Count the lines of the material below that contain the string "watch", treating uppercase and lowercase letters as distinct. Reply with the number alone.
###
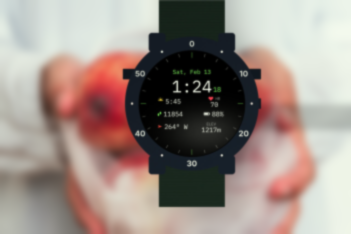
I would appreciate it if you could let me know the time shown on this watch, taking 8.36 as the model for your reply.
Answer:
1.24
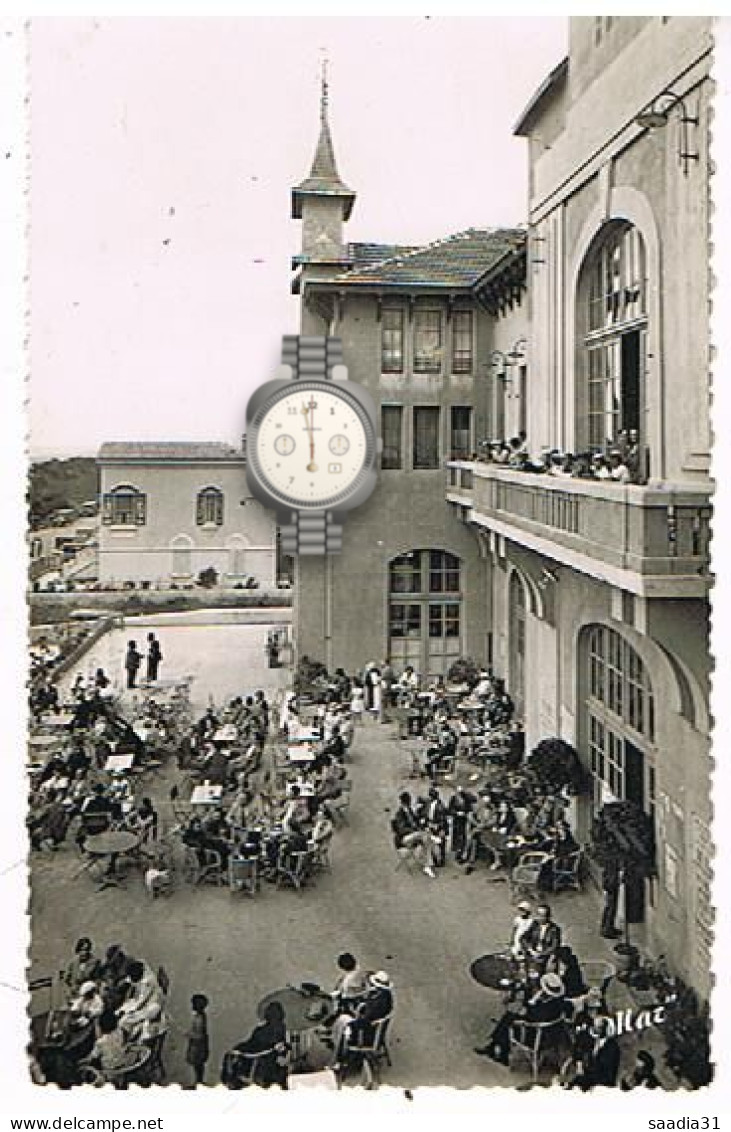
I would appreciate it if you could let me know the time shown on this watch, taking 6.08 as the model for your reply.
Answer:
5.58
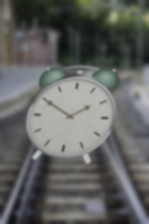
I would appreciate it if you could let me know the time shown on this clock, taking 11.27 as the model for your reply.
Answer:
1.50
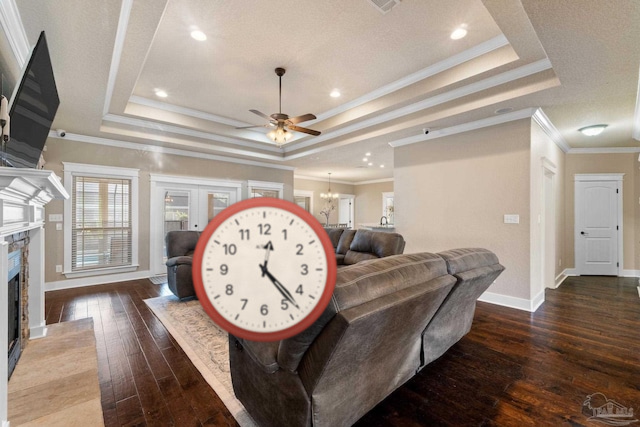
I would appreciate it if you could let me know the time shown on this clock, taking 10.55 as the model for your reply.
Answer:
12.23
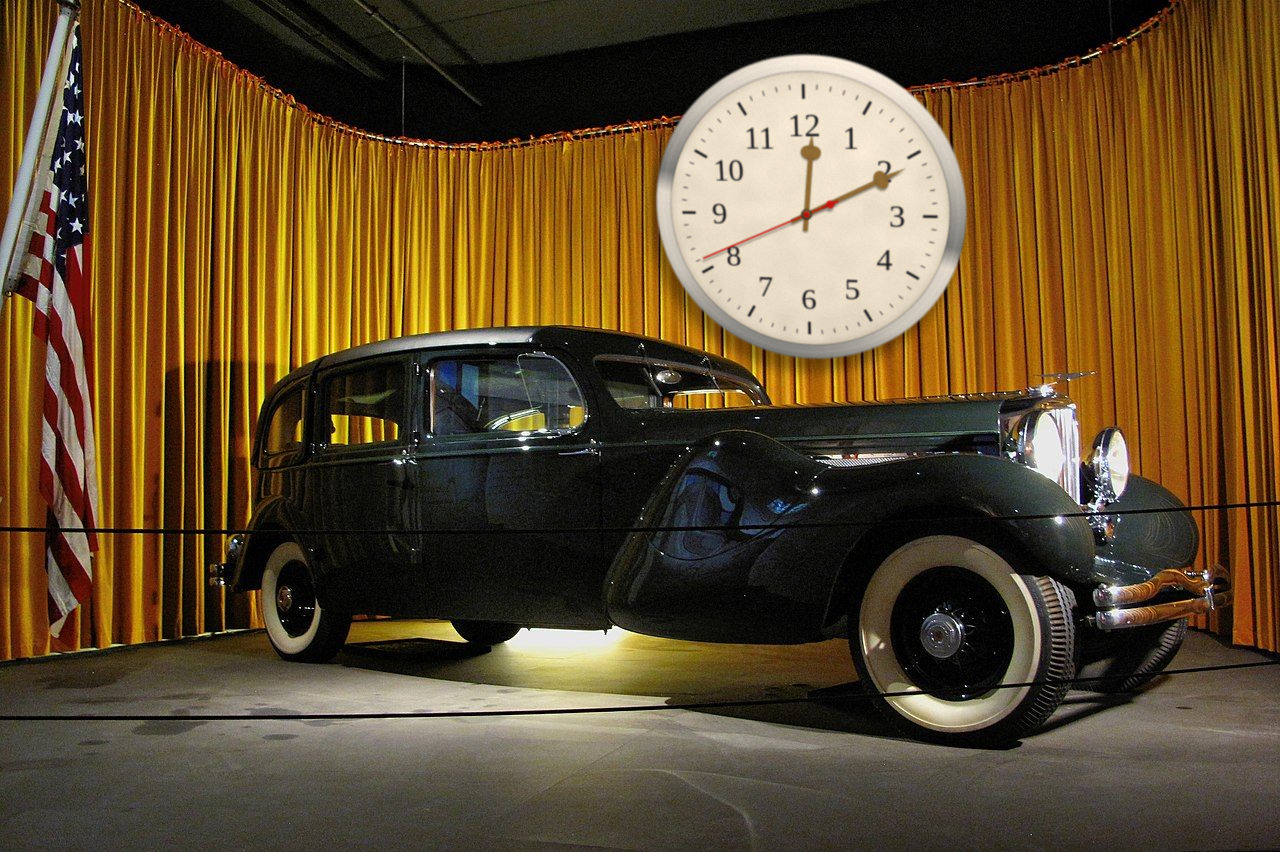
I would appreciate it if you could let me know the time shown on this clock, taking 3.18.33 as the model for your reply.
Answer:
###
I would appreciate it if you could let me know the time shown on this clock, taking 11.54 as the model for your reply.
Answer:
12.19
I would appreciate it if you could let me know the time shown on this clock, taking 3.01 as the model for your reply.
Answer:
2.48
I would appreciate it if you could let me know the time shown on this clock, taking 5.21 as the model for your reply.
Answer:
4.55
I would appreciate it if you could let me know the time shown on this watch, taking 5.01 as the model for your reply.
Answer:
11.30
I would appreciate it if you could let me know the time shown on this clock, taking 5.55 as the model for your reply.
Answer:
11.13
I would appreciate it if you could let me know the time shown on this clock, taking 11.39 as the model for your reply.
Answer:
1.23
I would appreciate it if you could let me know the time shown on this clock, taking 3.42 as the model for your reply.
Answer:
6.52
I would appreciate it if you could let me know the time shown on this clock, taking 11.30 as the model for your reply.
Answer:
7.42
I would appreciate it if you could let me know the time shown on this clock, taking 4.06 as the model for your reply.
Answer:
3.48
###
(OUTPUT)
3